Knowing that the strikes by unionized BART employees this year created such significant hardships for hundreds of thousands of California commuters, it’s time that something be done to put an end to transit strikes that disrupt public transportation. Each time the battle ensues between the BART employees’ union and BART management, commuters who rely on BART trains are forced to navigate lengthy alternative transportation routes and the economy loses $70 million a day. This creates an exceptional hardship for commuters who live in the Central Valley - our neighbors, friends, and family members who rely on BART to get to work every day.

According to the Altamont Pass Commuter Survey (October, 2000), 75 percent of the workforce commuting from the Central Valley to the San Francisco Bay Area originate from a 30-minute area around Manteca. You can bet that BART and other public transit is the transportation of choice for many of these commuters. The BART strikes are a clear example of why the Legislature needs to pass legislation to prevent future transit strikes.

BART union workers make an average of $76,500 annually. Though the terms of the deal ultimately struck between the union and management were not made public, details provided to the San Jose Mercury News show that BART workers will receive a 15% pay increase. The pay increase would push the average to $88,300 by 2017.

After BART management initially offered a 12% increase, unions weren’t satisfied. They literally shut down commerce for a vast region of the Bay Area to increase their pay an additional 3%, all while the rest of the private and public sector are lucky to receive pay raises in the 2 – 3% range.  The union workers cost the economy $70 million a day to raise their own pay above an already generous pay increase. And all of this was allowed to happen while there was a ‘no strike’ clause in the union contract. This has to change.

Cumulatively, these pay raises will amount to an overall 29% pay increase over the last four years.
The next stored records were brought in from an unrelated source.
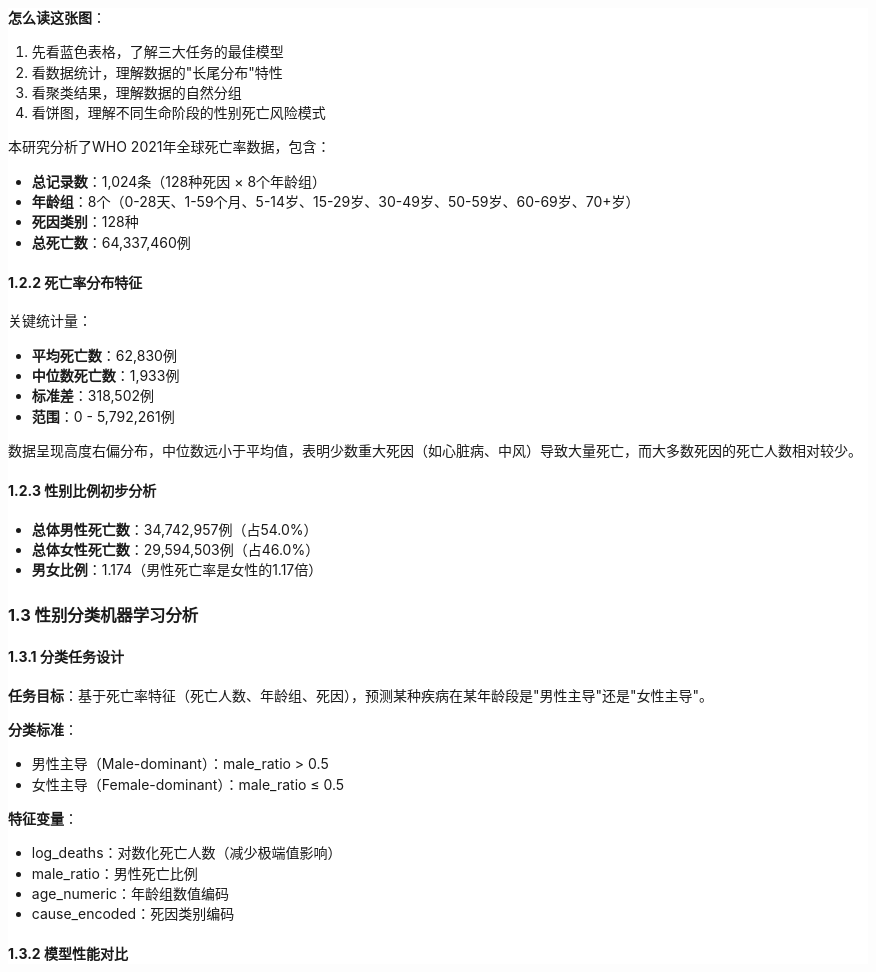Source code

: **怎么读这张图**：
1. 先看蓝色表格，了解三大任务的最佳模型
2. 看数据统计，理解数据的"长尾分布"特性
3. 看聚类结果，理解数据的自然分组
4. 看饼图，理解不同生命阶段的性别死亡风险模式

本研究分析了WHO 2021年全球死亡率数据，包含：
- **总记录数**：1,024条（128种死因 × 8个年龄组）
- **年龄组**：8个（0-28天、1-59个月、5-14岁、15-29岁、30-49岁、50-59岁、60-69岁、70+岁）
- **死因类别**：128种
- **总死亡数**：64,337,460例

#### 1.2.2 死亡率分布特征

关键统计量：
- **平均死亡数**：62,830例
- **中位数死亡数**：1,933例
- **标准差**：318,502例
- **范围**：0 - 5,792,261例

数据呈现高度右偏分布，中位数远小于平均值，表明少数重大死因（如心脏病、中风）导致大量死亡，而大多数死因的死亡人数相对较少。

#### 1.2.3 性别比例初步分析

- **总体男性死亡数**：34,742,957例（占54.0%）
- **总体女性死亡数**：29,594,503例（占46.0%）
- **男女比例**：1.174（男性死亡率是女性的1.17倍）

### 1.3 性别分类机器学习分析

#### 1.3.1 分类任务设计

**任务目标**：基于死亡率特征（死亡人数、年龄组、死因），预测某种疾病在某年龄段是"男性主导"还是"女性主导"。

**分类标准**：
- 男性主导（Male-dominant）：male_ratio > 0.5
- 女性主导（Female-dominant）：male_ratio ≤ 0.5

**特征变量**：
- log_deaths：对数化死亡人数（减少极端值影响）
- male_ratio：男性死亡比例
- age_numeric：年龄组数值编码
- cause_encoded：死因类别编码

#### 1.3.2 模型性能对比
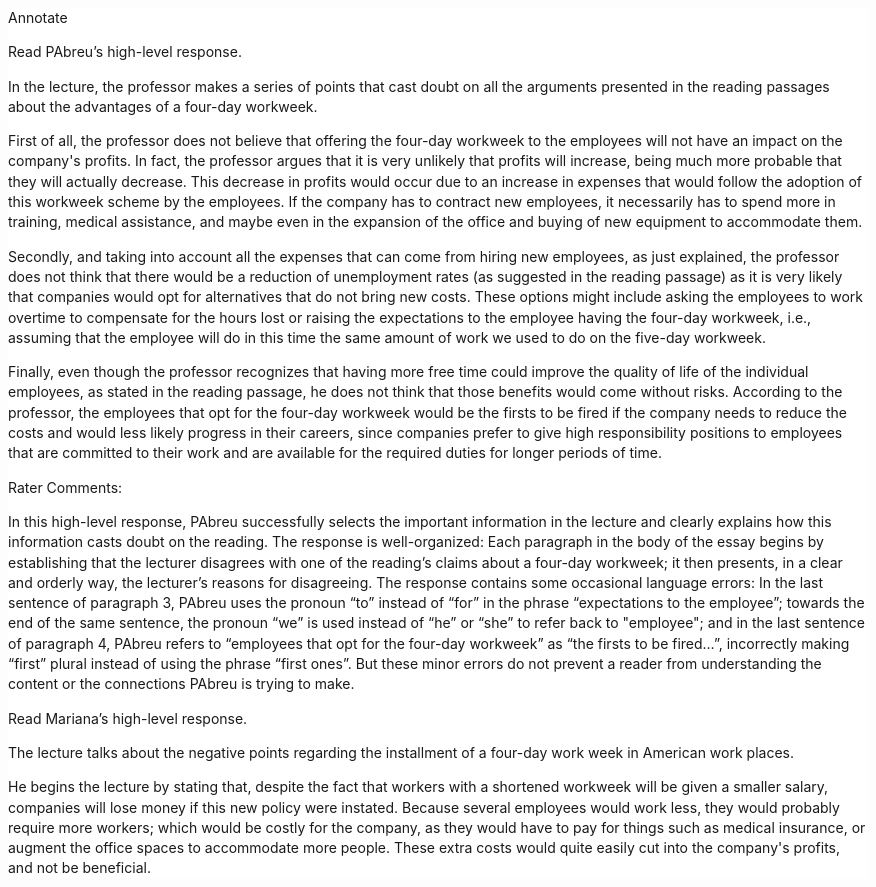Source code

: Annotate

Read PAbreu’s high-level response.

In the lecture, the professor makes a series of points that cast doubt on all the arguments presented in the reading passages about the advantages of a four-day workweek.

First of all, the professor does not believe that offering the four-day workweek to the employees will not have an impact on the company's profits. In fact, the professor argues that it is very unlikely that profits will increase, being much more probable that they will actually decrease. This decrease in profits would occur due to an increase in expenses that would follow the adoption of this workweek scheme by the employees. If the company has to contract new employees, it necessarily has to spend more in training, medical assistance, and maybe even in the expansion of the office and buying of new equipment to accommodate them.

Secondly, and taking into account all the expenses that can come from hiring new employees, as just explained, the professor does not think that there would be a reduction of unemployment rates (as suggested in the reading passage) as it is very likely that companies would opt for alternatives that do not bring new costs. These options might include asking the employees to work overtime to compensate for the hours lost or raising the expectations to the employee having the four-day workweek, i.e., assuming that the employee will do in this time the same amount of work we used to do on the five-day workweek.

Finally, even though the professor recognizes that having more free time could improve the quality of life of the individual employees, as stated in the reading passage, he does not think that those benefits would come without risks. According to the professor, the employees that opt for the four-day workweek would be the firsts to be fired if the company needs to reduce the costs and would less likely progress in their careers, since companies prefer to give high responsibility positions to employees that are committed to their work and are available for the required duties for longer periods of time.

Rater Comments:

In this high-level response, PAbreu successfully selects the important information in the lecture and clearly explains how this information casts doubt on the reading. The response is well-organized: Each paragraph in the body of the essay begins by establishing that the lecturer disagrees with one of the reading’s claims about a four-day workweek; it then presents, in a clear and orderly way, the lecturer’s reasons for disagreeing. The response contains some occasional language errors: In the last sentence of paragraph 3, PAbreu uses the pronoun “to” instead of “for” in the phrase “expectations to the employee”; towards the end of the same sentence, the pronoun “we” is used instead of “he” or “she” to refer back to "employee"; and in the last sentence of paragraph 4, PAbreu refers to “employees that opt for the four-day workweek” as “the firsts to be fired…”, incorrectly making “first” plural instead of using the phrase “first ones”. But these minor errors do not prevent a reader from understanding the content or the connections PAbreu is trying to make.

Read Mariana’s high-level response.

The lecture talks about the negative points regarding the installment of a four-day work week in American work places.

He begins the lecture by stating that, despite the fact that workers with a shortened workweek will be given a smaller salary, companies will lose money if this new policy were instated. Because several employees would work less, they would probably require more workers; which would be costly for the company, as they would have to pay for things such as medical insurance, or augment the office spaces to accommodate more people. These extra costs would quite easily cut into the company's profits, and not be beneficial.
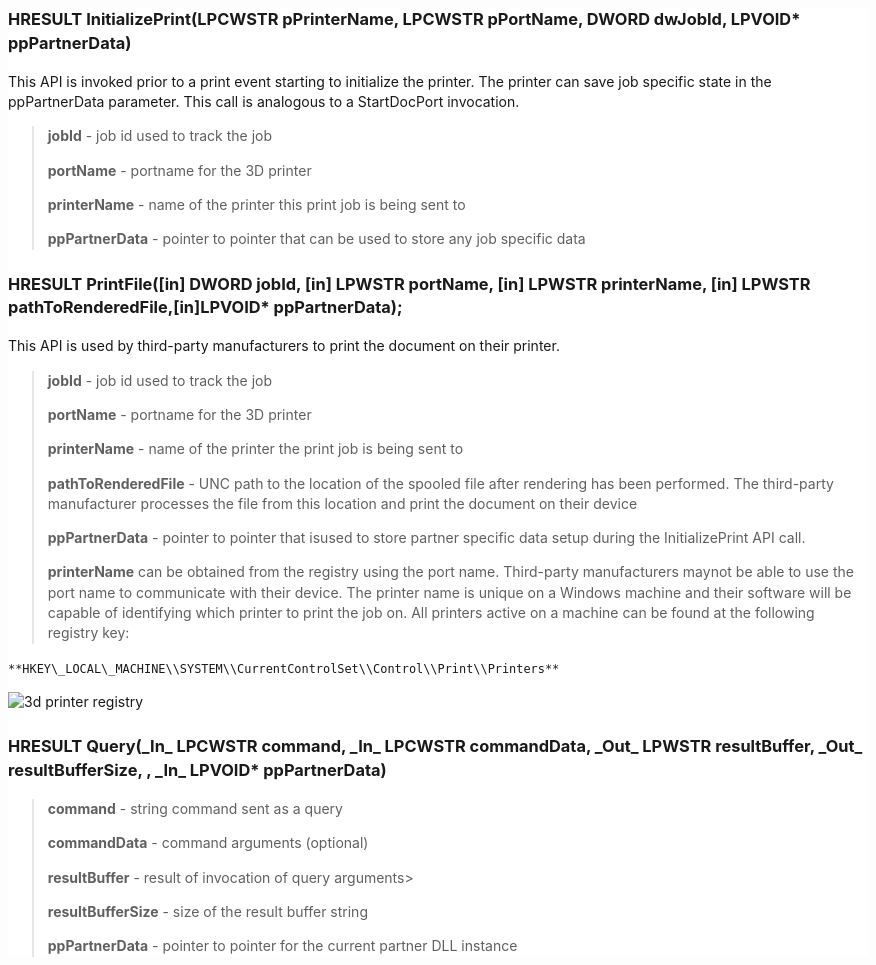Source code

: ### HRESULT InitializePrint(LPCWSTR pPrinterName, LPCWSTR pPortName, DWORD dwJobId, LPVOID\* ppPartnerData)

This API is invoked prior to a print event starting to initialize the printer. The printer can save job specific state in the ppPartnerData parameter. This call is analogous to a StartDocPort invocation.

> **jobId** - job id used to track the job
>
> **portName** - portname for the 3D printer
>
> **printerName** - name of the printer this print job is being sent to
>
> **ppPartnerData** - pointer to pointer that can be used to store any job specific data

### HRESULT PrintFile(\[in\] DWORD jobId, \[in\] LPWSTR portName, \[in\] LPWSTR printerName, \[in\] LPWSTR pathToRenderedFile,\[in\]LPVOID\* ppPartnerData);

This API is used by third-party manufacturers to print the document on their printer.

> **jobId** - job id used to track the job
>
> **portName** - portname for the 3D printer
>
> **printerName** - name of the printer the print job is being sent to
>
> **pathToRenderedFile** - UNC path to the location of the spooled file after rendering has been performed. The third-party manufacturer processes the file from this location and print the document on their device
>
> **ppPartnerData** - pointer to pointer that isused to store partner specific data setup during the InitializePrint API call.
>
> **printerName** can be obtained from the registry using the port name. Third-party manufacturers maynot be able to use the port name to communicate with their device. The printer name is unique on a Windows machine and their software will be capable of identifying which printer to print the job on. All printers active on a machine can be found at the following registry key:

    **HKEY\_LOCAL\_MACHINE\\SYSTEM\\CurrentControlSet\\Control\\Print\\Printers**

![3d printer registry](images/3d-printer-registry.png)

### HRESULT Query(\_In\_ LPCWSTR command, \_In\_ LPCWSTR commandData, \_Out\_ LPWSTR resultBuffer, \_Out\_ resultBufferSize, , \_In\_ LPVOID\* ppPartnerData)

> **command** - string command sent as a query
>
> **commandData** - command arguments (optional)
>
> **resultBuffer** - result of invocation of query arguments>
>
> **resultBufferSize** - size of the result buffer string
>
> **ppPartnerData** - pointer to pointer for the current partner DLL instance
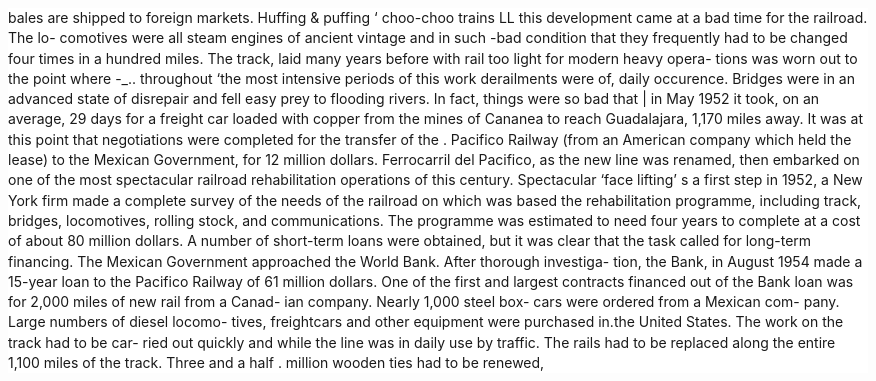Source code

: bales are shipped to foreign markets. 
Huffing & puffing ‘ 
choo-choo trains 
LL this development came at a bad 
time for the railroad. The lo- 
comotives were all steam engines 
of ancient vintage and in such -bad 
condition that they frequently had to be 
changed four times in a hundred miles. 
The track, laid many years before with 
rail too light for modern heavy opera- 
tions was worn out to the point where 
-_.. throughout 
‘the most intensive periods of this work 
derailments were of, daily occurence. 
Bridges were in an advanced state of 
disrepair and fell easy prey to flooding 
rivers. In fact, things were so bad that | 
in May 1952 it took, on an average, 29 
days for a freight car loaded with copper 
from the mines of Cananea to reach 
Guadalajara, 1,170 miles away. 
It was at this point that negotiations 
were completed for the transfer of the . 
Pacifico Railway (from an American 
company which held the lease) to the 
Mexican Government, for 12 million 
dollars. Ferrocarril del Pacifico, as the 
new line was renamed, then embarked 
on one of the most spectacular railroad 
rehabilitation operations of this century. 
Spectacular 
‘face lifting’ 
s a first step in 1952, a New York 
firm made a complete survey of 
the needs of the railroad on which 
was based the rehabilitation programme, 
including track, bridges, locomotives, 
rolling stock, and communications. The 
programme was estimated to need four 
years to complete at a cost of about 
80 million dollars. 
A number of short-term loans were 
obtained, but it was clear that the task 
called for long-term financing. The 
Mexican Government approached the 
World Bank. After thorough investiga- 
tion, the Bank, in August 1954 made a 
15-year loan to the Pacifico Railway of 
61 million dollars. 
One of the first and largest contracts 
financed out of the Bank loan was for 
2,000 miles of new rail from a Canad- 
ian company. Nearly 1,000 steel box- 
cars were ordered from a Mexican com- 
pany. Large numbers of diesel locomo- 
tives, freightcars and other equipment 
were purchased in.the United States. 
The work on the track had to be car- 
ried out quickly and while the line was 
in daily use by traffic. The rails had 
to be replaced along the entire 1,100 
miles of the track. Three and a half 
. million wooden ties had to be renewed,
How many employees at other organizations can boast that they’ve increased their pay with the same company almost 30% in less than five years? I guarantee not many. While it’s reported that management received several concessions in the deal like limiting overtime pay, and that employees will now have to contribute to their pensions, the rest of the private sector is scoffing that policies like those weren’t already in place.

Public transit unions shouldn’t be allowed to hold commuters hostage when they have an internal dispute. There should be enforceable policies in place that prohibit public strikes when the greater economy is at stake. This idea is not revolutionary. The Railway Labor Act, which has been in place since 1935, does exactly that, and it is under this umbrella that many of the nation’s largest shipping companies like FedEx are governed.  It’s time that state lawmakers use their power to ensure public transit strikes that cripple the economy and put the public at risk are a thing of the past. I am committed to working with my colleagues on legislation that will prevent future strikes when the Legislature reconvenes in January. Though this particular struggle seems to be over, and memories of the incredible disruptions it caused are quickly subsiding, we can’t get comfortable or forget that this can easily happen again tomorrow. Now is the time to take measures to protect the public that public employees are paid to serve.